Damn wont me down that way, kind of futher down,

Will be at Merimbula / Pambula / Eden for the Easter Long Weekend, if you get bored send me a PM and come for a paddle on the Top / Bottom lakes in search of the bruisers round the leases... Were talking 40 year old fish man!


----------



## knot-too-fast (May 21, 2006)

Hey Paffoh,
Only live 15 minutes from Merimbula myself but will be up north over that time. I will see what I can do about a possible hook up with you.
Launched the other day next to Top Lake Boat Hire in Merimbula and picked up 15 small pinkies next to the oyster leases on Gulp blood worms


----------



## paffoh (Aug 24, 2006)

Thanks for tip, blood worms and nippers should be the go!

Have a nice trip mate, I get down to Merimbula once every 3 months but that should improve to once a month when i get my 'P' plates in about...ooohhhh 1 1/2 months!

Watch out coasties!

Broooommmmmmmmmmmmmmmmmmmm


----------



## DiveYak (Feb 5, 2007)

John,

Might be a contender.
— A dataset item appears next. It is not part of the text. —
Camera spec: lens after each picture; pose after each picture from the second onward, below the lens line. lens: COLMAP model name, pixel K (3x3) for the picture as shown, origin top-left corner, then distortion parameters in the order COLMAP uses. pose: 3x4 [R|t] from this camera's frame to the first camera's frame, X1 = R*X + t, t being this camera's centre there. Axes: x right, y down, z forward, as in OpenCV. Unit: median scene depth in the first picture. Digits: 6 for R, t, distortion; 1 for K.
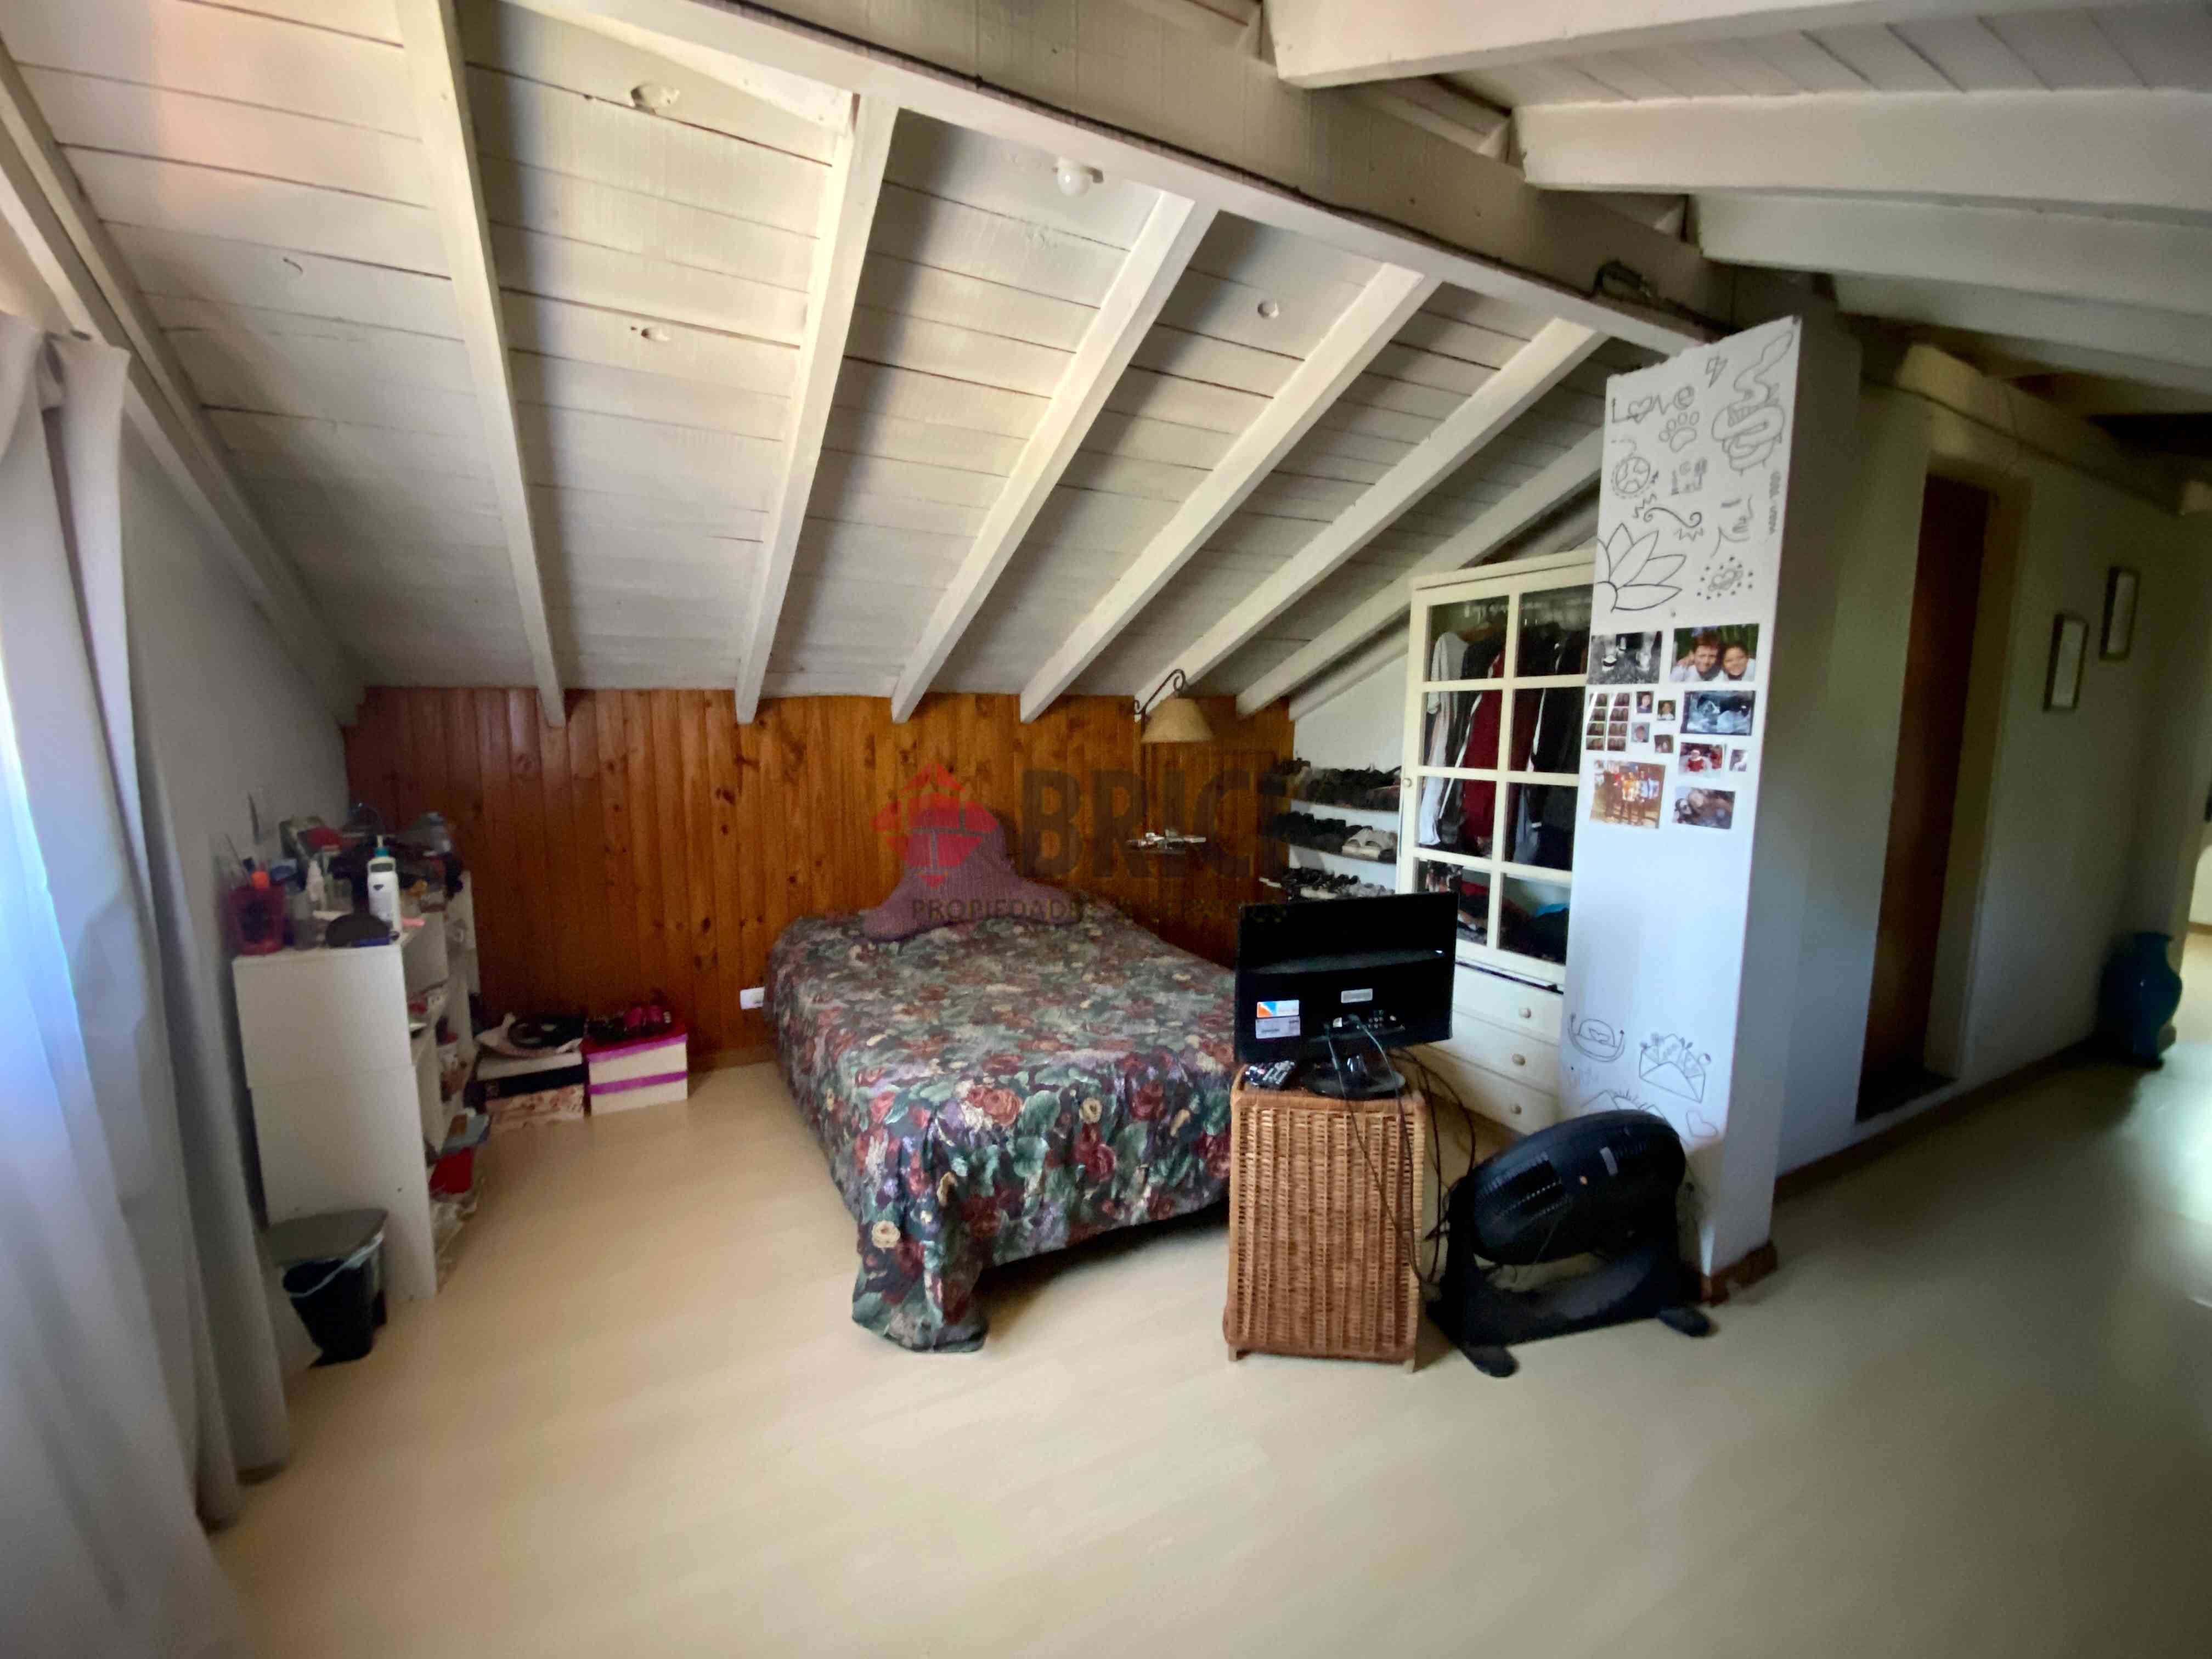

Have to check with a mate in Bermi first. Your in a top part of the world


----------



## knot-too-fast (May 21, 2006)

> paffoh said:
> 
> 
> > Thanks for tip, blood worms and nippers should be the go!
> ...


Don't take any notice of the council road signs around here Paff...

*HOBIE FREE ZONE* :lol: :lol: :lol:


----------



## knot-too-fast (May 21, 2006)

> DiveYak said:
> 
> 
> > John,
> ...


Sounds great DiveYak. Hope we can hook up


----------



## Y-Knot (Sep 26, 2006)

Hiya John... sounds like fun chasing bream there on the lake and i see your spending near-on the whole week off 8) looking forward to your postings mate....


----------



## PeterJ (Aug 29, 2005)

Berms isn't that far from merimbula anyway, what an 1hr away.

oooo September is merimbula time for me ahhh


----------